In a spur of the moment decision, my friend who is just getting into photography decides that we should take a cruise down the Maine coast in his Audi. Can I complain? Of course not. So, I grabbed the 5D2, and the 35L and decided to limit myself to that for today. Wasn't going for any amazing captures, just a good time. And a good time was had. Got fried haddock sandwiches while we were out, and stopped by a nice public walking path down in an area called Ocean Point (I believe). I really do have a love affair going with this 35L. The color rendition is just so pleasing, and it performs well under many different circumstances, even in direct sunlight.  Here are some of the images I got today. 

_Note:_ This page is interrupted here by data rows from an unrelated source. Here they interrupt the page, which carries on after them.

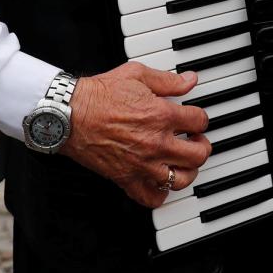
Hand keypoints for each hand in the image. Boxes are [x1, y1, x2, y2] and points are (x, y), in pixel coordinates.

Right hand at [62, 62, 211, 208]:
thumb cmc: (98, 95)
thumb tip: (190, 80)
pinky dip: (160, 194)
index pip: (200, 121)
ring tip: (184, 162)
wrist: (70, 114)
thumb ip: (168, 80)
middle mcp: (156, 143)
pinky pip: (151, 198)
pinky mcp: (125, 178)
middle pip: (198, 154)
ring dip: (188, 171)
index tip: (194, 119)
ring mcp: (142, 164)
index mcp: (162, 115)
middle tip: (195, 140)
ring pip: (182, 179)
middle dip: (202, 146)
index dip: (200, 118)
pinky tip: (161, 182)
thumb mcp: (137, 75)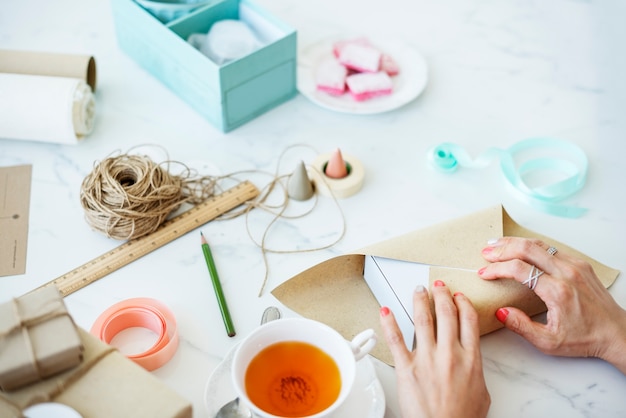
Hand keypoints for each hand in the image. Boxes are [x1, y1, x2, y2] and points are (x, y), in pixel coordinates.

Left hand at [379, 281, 489, 417]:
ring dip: (420, 301)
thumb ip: (475, 369)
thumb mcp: (482, 392)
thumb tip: (470, 360)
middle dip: (442, 295)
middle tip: (437, 285)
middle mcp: (449, 354)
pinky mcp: (406, 368)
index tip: (458, 296)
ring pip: (423, 320)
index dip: (462, 303)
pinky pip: (396, 339)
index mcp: (470, 359)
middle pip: (446, 314)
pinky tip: (385, 310)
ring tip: (418, 290)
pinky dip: (389, 322)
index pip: (468, 320)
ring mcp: (427, 359)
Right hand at [479, 236, 625, 373]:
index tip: (484, 273)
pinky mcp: (580, 264)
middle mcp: (567, 273)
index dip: (497, 269)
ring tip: (497, 244)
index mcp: (558, 291)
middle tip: (486, 252)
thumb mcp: (549, 342)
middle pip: (528, 249)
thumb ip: (521, 327)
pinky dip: (532, 246)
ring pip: (540, 244)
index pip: (519, 270)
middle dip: (502, 249)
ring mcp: (575, 266)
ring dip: (515, 243)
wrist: (617, 333)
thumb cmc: (585, 338)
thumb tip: (501, 311)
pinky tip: (521, 249)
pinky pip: (551, 249)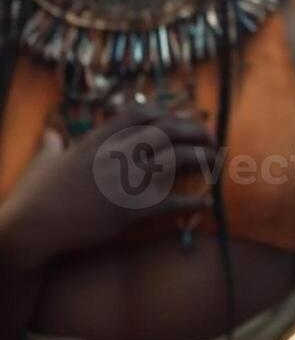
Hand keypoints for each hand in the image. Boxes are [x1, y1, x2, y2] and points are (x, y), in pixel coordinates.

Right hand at [0, 103, 217, 270]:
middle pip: (168, 130)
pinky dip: (192, 203)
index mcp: (98, 139)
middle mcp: (116, 154)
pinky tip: (205, 204)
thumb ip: (53, 145)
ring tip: (215, 163)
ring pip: (177, 160)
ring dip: (202, 159)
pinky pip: (171, 202)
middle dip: (195, 131)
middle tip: (210, 138)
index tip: (181, 117)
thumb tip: (51, 134)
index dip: (166, 111)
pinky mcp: (129, 208)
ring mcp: (125, 180)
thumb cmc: (36, 195)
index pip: (140, 112)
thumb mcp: (44, 162)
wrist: (32, 227)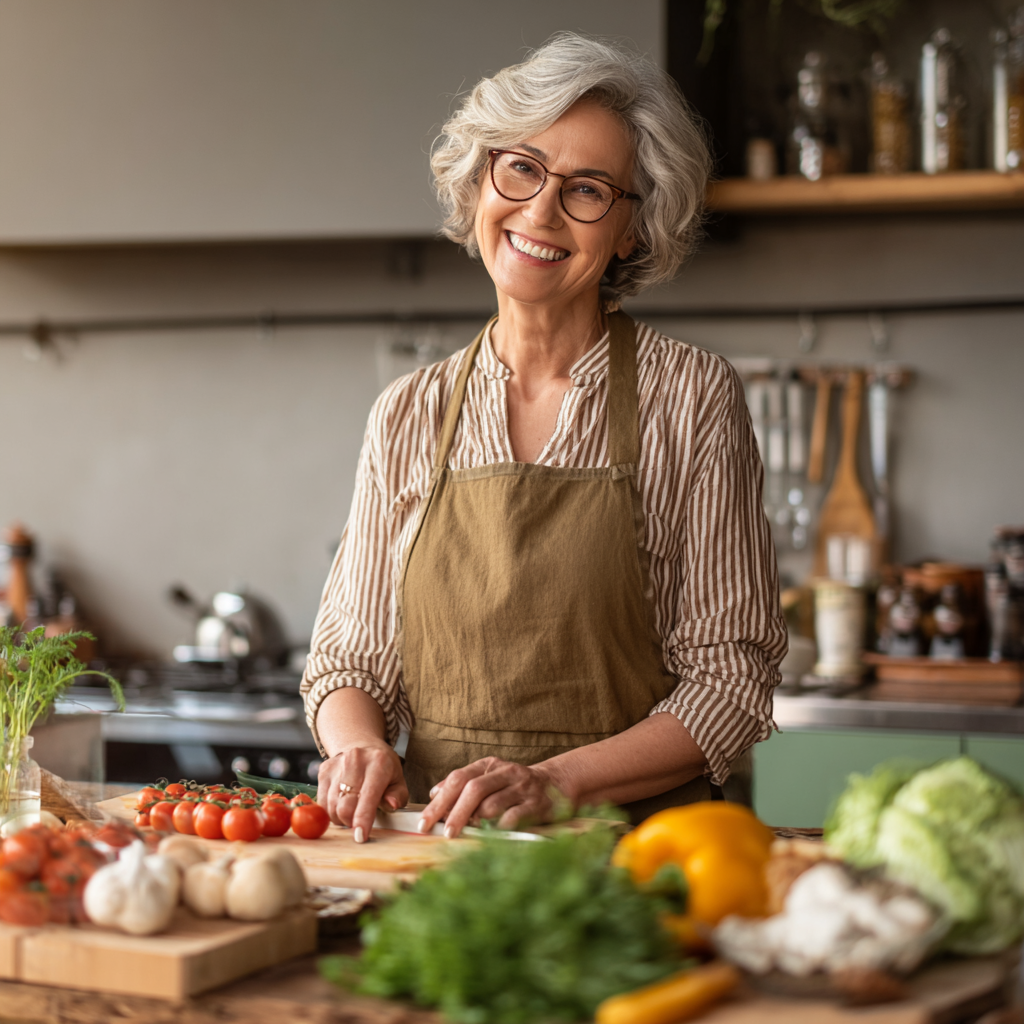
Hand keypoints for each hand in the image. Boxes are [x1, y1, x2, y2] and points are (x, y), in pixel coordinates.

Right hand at [316, 741, 407, 842]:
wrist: (361, 745)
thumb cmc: (382, 767)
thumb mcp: (398, 779)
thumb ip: (398, 795)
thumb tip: (392, 804)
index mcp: (378, 763)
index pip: (368, 797)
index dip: (363, 820)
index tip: (361, 837)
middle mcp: (355, 760)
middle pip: (345, 806)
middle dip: (351, 822)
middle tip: (359, 822)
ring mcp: (336, 764)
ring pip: (331, 807)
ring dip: (341, 817)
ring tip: (352, 810)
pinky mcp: (323, 771)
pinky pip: (322, 803)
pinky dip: (331, 810)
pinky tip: (341, 803)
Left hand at [417, 757, 567, 837]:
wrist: (556, 783)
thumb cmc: (514, 786)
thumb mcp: (488, 778)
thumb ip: (463, 784)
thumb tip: (434, 793)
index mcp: (488, 765)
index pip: (458, 778)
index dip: (440, 800)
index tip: (425, 821)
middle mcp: (505, 772)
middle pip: (473, 790)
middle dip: (455, 814)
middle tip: (444, 834)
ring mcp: (522, 787)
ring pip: (492, 804)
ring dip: (477, 821)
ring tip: (469, 833)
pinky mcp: (537, 804)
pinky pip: (513, 818)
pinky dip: (499, 828)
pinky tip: (492, 835)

This is Maine, and this is really how people pronounce things. 






Yeah, I'd live here. 






And then I took one back at home with the 85/1.4 just for the shats and gigs. 






It was a good day, and I enjoyed showing my friend the photographic ropes. He has a D3100/Kit lens combo, but I think he got smacked in the face with a photo bug today, and he's all about getting more glass now. I've made another convert, methinks.


----------



## Compaq (May 19, 2012)

The house shot is pretty epic. I also like the fence shot, for some reason 

Looks like a fun day :thumbsup:


----------



## Derrel (May 19, 2012)

Good post Tyler! The Centah of Attention...amusing store name,well worth a snap. I also liked Tony's Pizzeria, and the two portraits of your photo excursion buddy.


----------



## Compaq (May 19, 2012)

Forgot to add: your buddy seems to have nice skin. Does he wet shave?

(jk, no need to answer that  )


----------



## o hey tyler (May 19, 2012)

Compaq said:


> Forgot to add: your buddy seems to have nice skin. Does he wet shave?
> 
> (jk, no need to answer that  )



I think he actually slathers Nair all over his face, and then uses Bengay as aftershave. 


Jay Kay, I have no clue. Haha


----------